In the listing below, find the line that contains "right wrist: (150, 199)" and the line that contains "right hip: (117, 281)". Quote both and every line between them, exactly, and nothing more.

> _MATERIALS PROVIDED_:
......

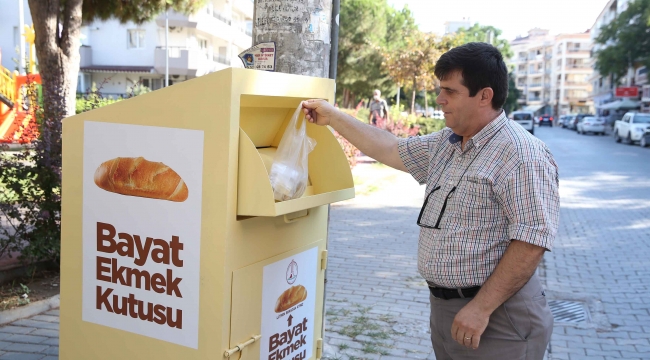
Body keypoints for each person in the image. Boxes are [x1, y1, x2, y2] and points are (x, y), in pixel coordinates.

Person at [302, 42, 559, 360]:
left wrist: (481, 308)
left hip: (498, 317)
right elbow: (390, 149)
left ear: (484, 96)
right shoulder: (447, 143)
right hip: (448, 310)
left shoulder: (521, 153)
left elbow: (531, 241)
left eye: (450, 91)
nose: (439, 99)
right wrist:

......

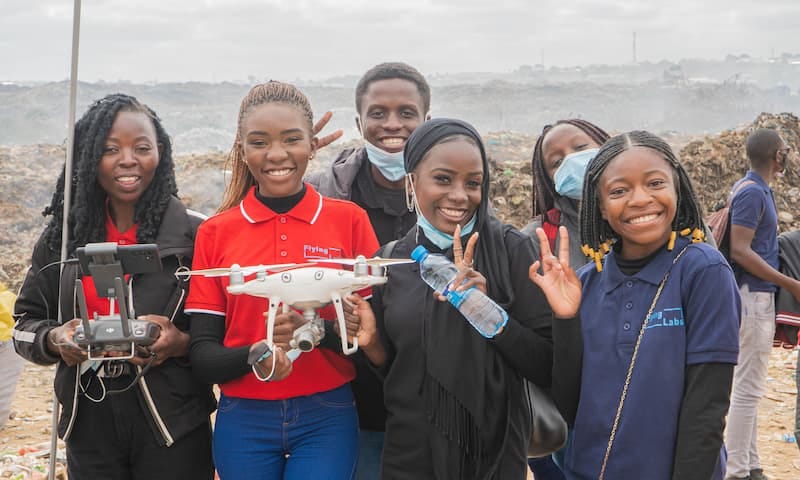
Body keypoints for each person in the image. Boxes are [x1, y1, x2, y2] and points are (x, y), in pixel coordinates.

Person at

......

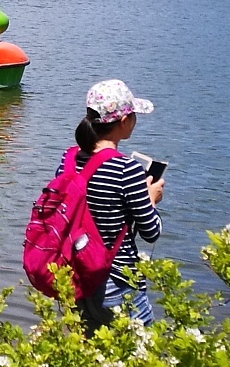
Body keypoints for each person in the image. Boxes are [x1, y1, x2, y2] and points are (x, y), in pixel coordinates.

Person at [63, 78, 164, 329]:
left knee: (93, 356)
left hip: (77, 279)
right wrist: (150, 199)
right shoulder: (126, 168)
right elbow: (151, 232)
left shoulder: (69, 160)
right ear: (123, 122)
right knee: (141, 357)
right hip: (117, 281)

......

> _WRITTEN SOLUTION_:
right wrist: (150, 199)
right shoulder: (126, 168)
right elbow: (151, 232)
left shoulder: (69, 160)
right ear: (123, 122)
right knee: (141, 357)
right hip: (117, 281)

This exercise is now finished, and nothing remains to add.